The OF Blog: 2012 Clarke Award finalist: Sherri S. Tepper, The Waters Rising

Saturday, April 21, 2012

2012 Clarke Award finalist: Sherri S. Tepper, The Waters Rising

"Neigh, neigh," offered the horse, "ti-i-idewise."

Out of the six finalists for this year's Arthur C. Clarke Award for SF published in the UK, Sherri S. Tepper's The Waters Rising perhaps has drawn the most flak.  Beginning with Christopher Priest's succinct dismissal of the novel's qualification to be considered a SF novel, "For fuck’s sake, it is a quest saga and it has a talking horse. There are puns on the word ‘neigh.'", most of the discussion revolving around The Waters Rising have dealt with that issue of what precisely is a "SF" novel in relation to what constitutes a quest or epic fantasy.  The novel certainly supports interpretations of both, although the far future, nanotechnology-based underpinning of a post-apocalyptic, quasi-medieval society is largely subsumed by the traditional characteristics of a quest story, replete with what some might pejoratively label as "travel porn," as well as cartoonishly-evil antagonists.  It is only near the end of the novel that the quest narrative fades into a slightly more plausible SF plot, with a strong emphasis on "slightly." 

The Waters Rising is a sequel to Tepper's 1993 novel, A Plague of Angels, which I have not read.  Apparently all the two novels share in common is a single human character, Abasio, and his talking horse, Big Blue.  Why Big Blue is a talking horse, I have no clue, except maybe he exists to make horrid puns such as the one quoted at the beginning of this review.  If Big Blue were the only talking animal in this novel, perhaps I could dismiss it as an anomaly, but the later addition of a talking chipmunk (even if the reason for its talking is explained within a quasi-mystical origin) makes it difficult to not parse this novel as a straight-up quest fantasy.

The story's plot is relatively straightforward.  There are a group of people, including Abasio and a seemingly young "soul bearer" named Xulai, are charged with returning to Xulai's eastern homeland of Tingawa (apparently a vague amalgamation of China and Japan), ostensibly to bear the soul of a dead Tingawan princess to her resting place.  Yet along the way, after numerous pages devoted to the niceties of travel and legendary quasi-histories, the troupe struggles against the wicked Duchess Alicia, who unleashes remnants of long-lost machines to try and end their quest.  All of this is standard-issue Quest 101 plot, with very little in the way of narrative innovation to keep this from devolving into a turgid, plodding affair.

* _Data listing_:

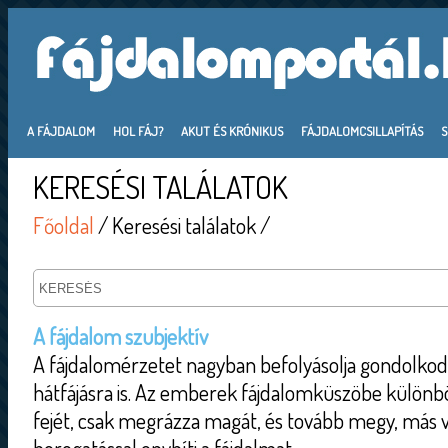
A FÁJDALOM
HOL FÁJ?
AKUT ÉS KRÓNIKUS
FÁJDALOMCSILLAPÍTÁS
KERESÉSI TALÁLATOK
Főoldal
/ Keresési találatok /
A fájdalom szubjektív
A fájdalomérzetet nagyban befolyásolja gondolkod
hátfájásra is. Az emberek fájdalomküszöbe különbö
fejét, csak megrázza magát, és tovább megy, más v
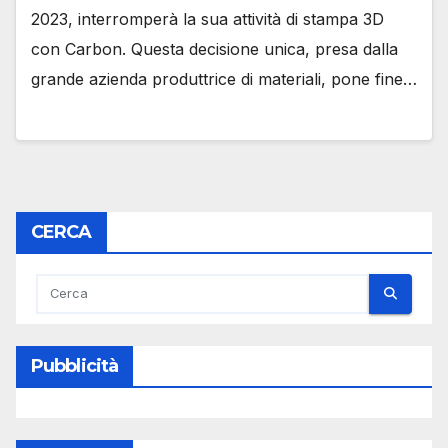
2023, interromperà la sua attività di stampa 3D
con Carbon. Questa decisione unica, presa dalla
grande azienda produttrice di materiali, pone fine…
CERCA
Pubblicità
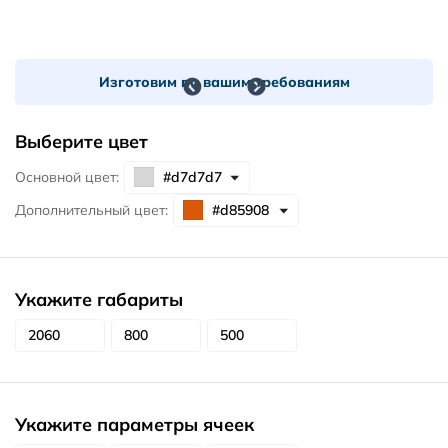
Изготовим по вашим требованиям
Выберите цвет
Основной цвет:
Дополнительный цвет:
Укажите габариты
Укажите параметры ячеек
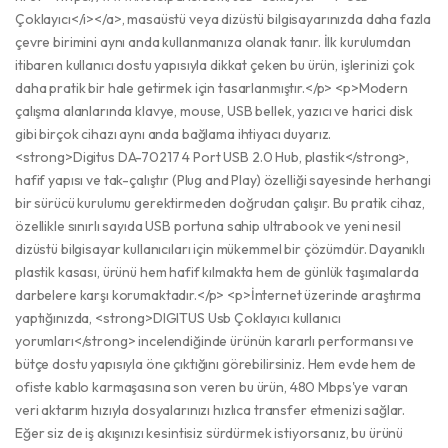
Çoklayıcı</i></a>, masaüstü veya dizüstü bilgisayarınızda daha fazla
çevre birimini aynı anda kullanmanıza olanak tanır. İlk kurulumdan
itibaren kullanıcı dostu yapısıyla dikkat çeken bu ürün, işlerinizi çok
daha pratik bir hale getirmek için tasarlanmıştır.</p> <p>Modern
çalışma alanlarında klavye, mouse, USB bellek, yazıcı ve harici disk
gibi birçok cihazı aynı anda bağlama ihtiyacı duyarız.
<strong>Digitus DA-70217 4 Port USB 2.0 Hub, plastik</strong>,
hafif yapısı ve tak-çalıştır (Plug and Play) özelliği sayesinde herhangi
bir sürücü kurulumu gerektirmeden doğrudan çalışır. Bu pratik cihaz,
özellikle sınırlı sayıda USB portuna sahip ultrabook ve yeni nesil
dizüstü bilgisayar kullanıcıları için mükemmel bir çözümdür. Dayanıklı
plastik kasası, ürünü hem hafif kılmakta hem de günlük taşımalarda
darbelere karşı korumaktadır.</p> <p>İnternet üzerinde araştırma
yaptığınızda, <strong>DIGITUS Usb Çoklayıcı kullanıcı
yorumları</strong> incelendiğinde ürünün kararlı performansı ve
bütçe dostu yapısıyla öne çıktığını görebilirsiniz. Hem evde hem de
ofiste kablo karmaşasına son veren bu ürün, 480 Mbps'ye varan
veri aktarım hızıyla dosyalarınızı hızlıca transfer etmenizi sağlar.
Eğer siz de iş akışınızı kesintisiz sürdürmek istiyorsanız, bu ürünü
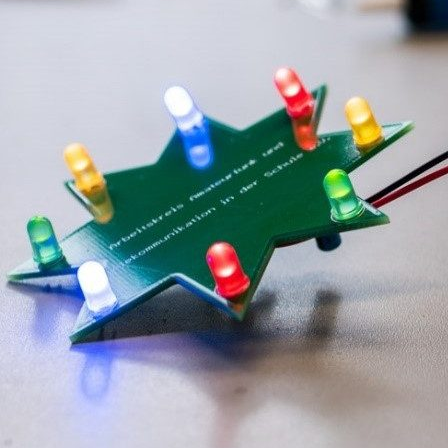
FACHSCHAFT PHYSIK
Feb. 13, 2025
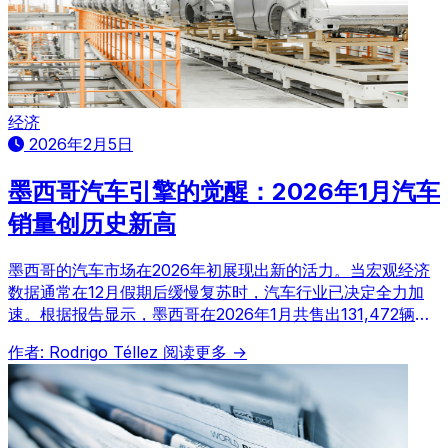
经济
2026年2月5日
墨西哥汽车引擎的觉醒：2026年1月汽车
销量创历史新高
墨西哥的汽车市场在2026年初展现出新的活力。当宏观经济
数据通常在12月假期后缓慢复苏时，汽车行业已决定全力加
速。根据报告显示，墨西哥在2026年1月共售出131,472辆轻
型汽车，同比增长8.7%，创下历史新高，显示出强劲的增长
作者: Rodrigo Téllez
阅读更多 →
势头。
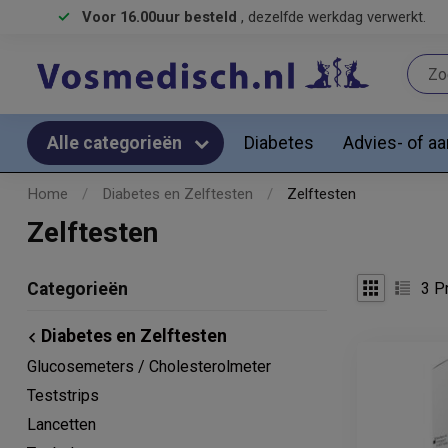
Voor 16.00uur besteld
, dezelfde werkdag verwerkt.
Diabetes
Advies- of a
Alle categorieën
Home
/
Diabetes en Zelftesten
/
Zelftesten
Zelftesten
3
Pr
Categorieën
Diabetes en Zelftesten
Glucosemeters / Cholesterolmeter
Teststrips
Lancetten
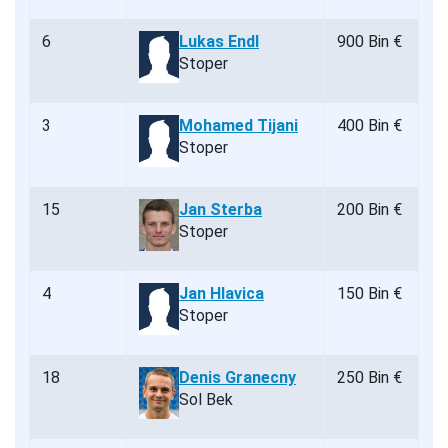
6
Lukas Endl
900 Bin €
Stoper
3
Mohamed Tijani
400 Bin €
Stoper
15
Jan Sterba
200 Bin €
Stoper
4
Jan Hlavica
150 Bin €
Stoper
18
Denis Granecny
250 Bin €
Sol Bek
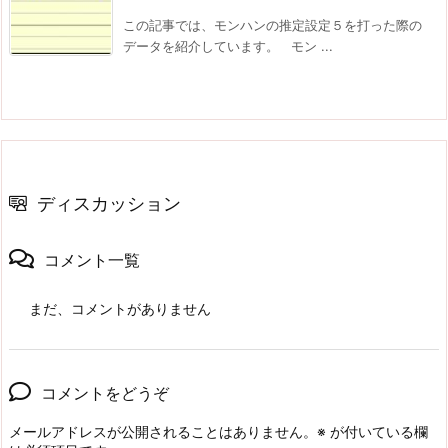
この記事では、モンハンの推定設定５を打った際の
データを紹介しています。 モン ...
ディスカッション
コメント一覧
まだ、コメントがありません
コメントをどうぞ
メールアドレスが公開されることはありません。
※
が付いている欄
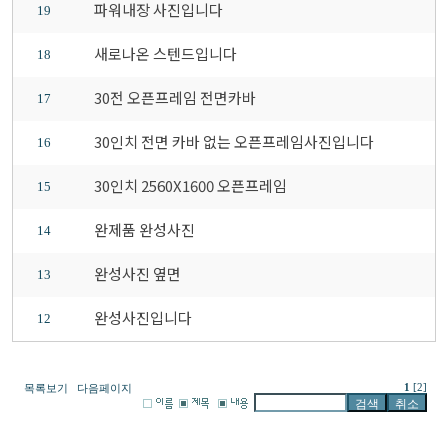
파워내장 사진입니다
19
새로나온 스텐드입니다
18
30전 오픈프레임 전면카바
17
30인치 전면 카바 없는 오픈프레임사진입니다
16
30인치 2560X1600 오픈프레임
15
완제품 완성사진
14
완성사진 옆면
13
완성사진입니다
12
1
[2]
목록보기
다음페이지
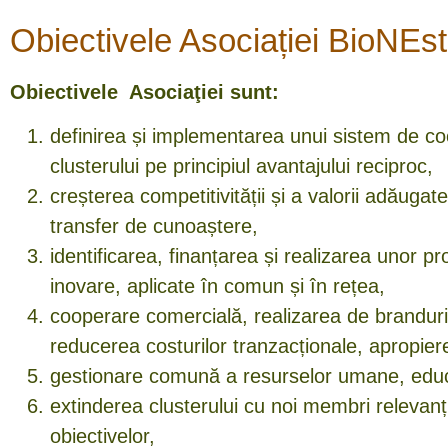
Obiectivele Asociației BioNEst
Obiectivele Asociaţiei sunt:
definirea și implementarea unui sistem de c
clusterului pe principiul avantajului reciproc,
creșterea competitivității și a valorii adăugat
transfer de cunoaștere,
identificarea, finanțarea și realizarea unor p
inovare, aplicate în comun și în rețea,
cooperare comercială, realizarea de branduri 
reducerea costurilor tranzacționale, apropiere î
gestionare comună a resurselor umane, edu
extinderea clusterului cu noi membri relevanți
obiectivelor,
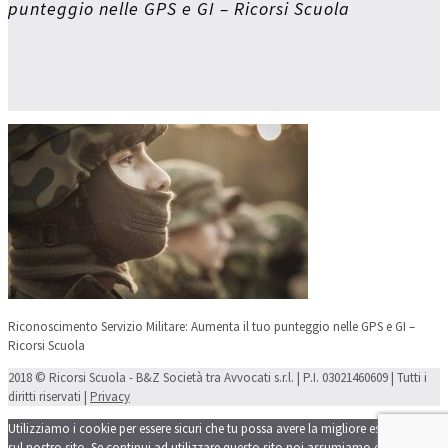
punteggio nelle GPS e GI – Ricorsi Scuola
Riconoscimento Servizio Militare: Aumenta il tuo punteggio nelle GPS e GI –
Ricorsi Scuola
2018 © Ricorsi Scuola - B&Z Società tra Avvocati s.r.l. | P.I. 03021460609 | Tutti i
diritti riservati |
Privacy
Utilizziamo i cookie per essere sicuri che tu possa avere la migliore esperienza
sul nostro sito. Se continui ad utilizzare questo sito noi assumiamo che tu ne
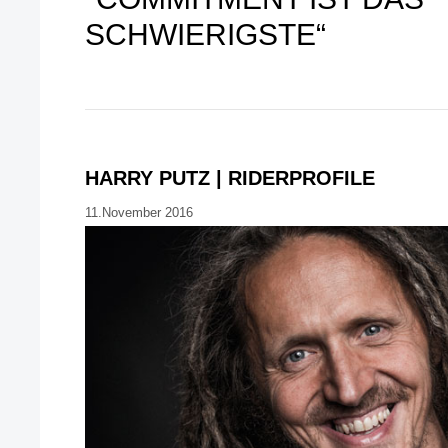
SCHWIERIGSTE“
HARRY PUTZ | RIDERPROFILE
11.November 2016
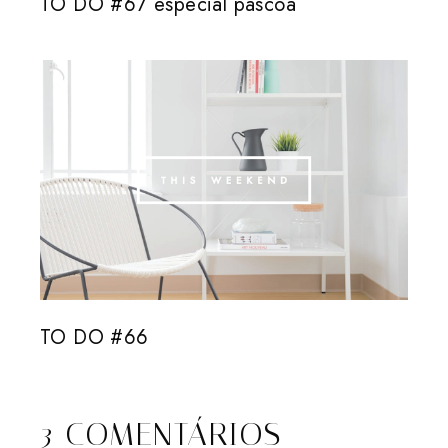
TO DO #67 especial páscoa
TO DO #66
3 COMENTÁRIOS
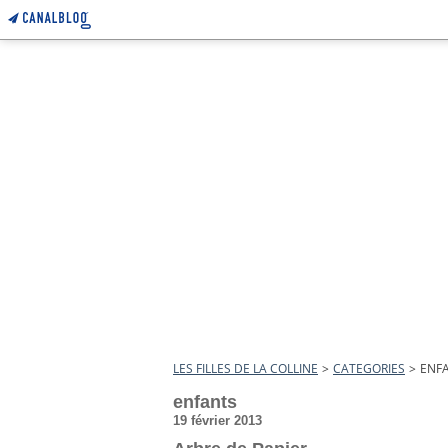
LES FILLES DE LA COLLINE
>
CATEGORIES
>
ENF
enfants
19 février 2013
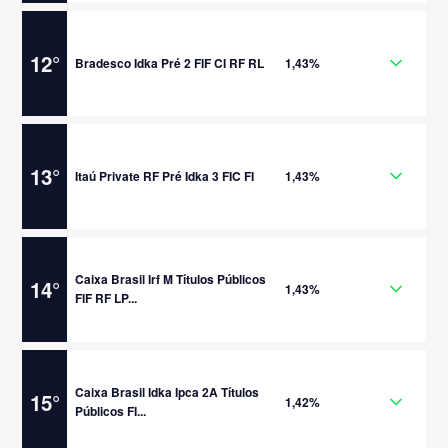
12
°
Bradesco Idka Pré 2 FIF CI RF RL
1,43%
13
°
Itaú Private RF Pré Idka 3 FIC FI
1,43%
Caixa Brasil Irf M Títulos Públicos
14
°
1,43%
FIF RF LP...
Caixa Brasil Idka Ipca 2A Títulos
15
°
1,42%
Públicos FI...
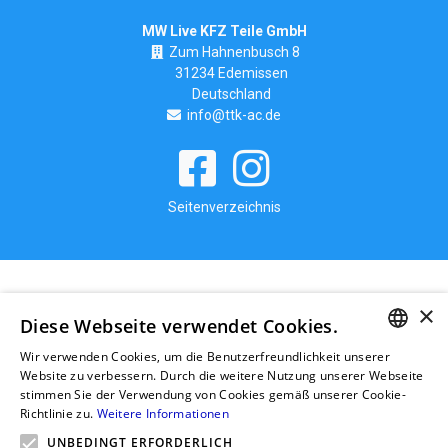
MW Live KFZ Teile GmbH
Zum Hahnenbusch 8
31234 Edemissen
Deutschland
info@ttk-ac.de
Seitenverzeichnis
×
Diese Webseite verwendet Cookies.
Wir verwenden Cookies, um die Benutzerfreundlichkeit unserer
GERMAN
Website zu verbessern. Durch die weitere Nutzung unserer Webseite
stimmen Sie der Verwendung von Cookies gemäß unserer Cookie-
RUSSIAN
Richtlinie zu.
Weitere Informationen
GERMAN
UNBEDINGT ERFORDERLICH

* _Actions to take_:
a – In the review of The Waters Rising, what is the name of Abasio's talking horse?
b – Pick up the review of The Waters Rising after its final sentence and write the next part.
The records aren't needed for this.

* _Exercise responses_:
a – Big Blue.

b –
The characterizations are very shallow, as most of the characters remain relatively static, with very little development in terms of motivation or reaction to plot developments.  Tepper has divided her characters into nice, neat "good" and "evil" sections, with virtually no hint as to why either should remain so.  Although there certainly can be well-constructed fictions that possess such stark contrasts between "good' and "evil" personages, The Waters Rising lacks any sense of real depth.  Perhaps part of the problem lies in how characters such as Xulai are portrayed:

Xulai set her feet on the path, noticing with some surprise that she was not trembling.  Her feet moved solidly and steadily.  Indeed, she felt...what?  not quite cheerfulness.  But the stone had been approving!  Approval was good.  Even better was being reminded of Precious Wind!  No one in the whole world was more calm and poised and well mannered than Precious Wind.  And, thinking about it, as the wagon man had bid her, if the stone knew Precious Wind, then the stone knew about Princess Xu-i-lok, who had advised her to make the obeisance but had forgotten to say anything about stones that talked, though, again, if Xulai had thought about it at the time, she would have noticed that she was to ask permission.  Well, if one asked permission, presumably permission would have to be granted, and if not in speech, then how?  So it was clear, if one thought about it, that the Woman Upstairs had implied that the stones would speak.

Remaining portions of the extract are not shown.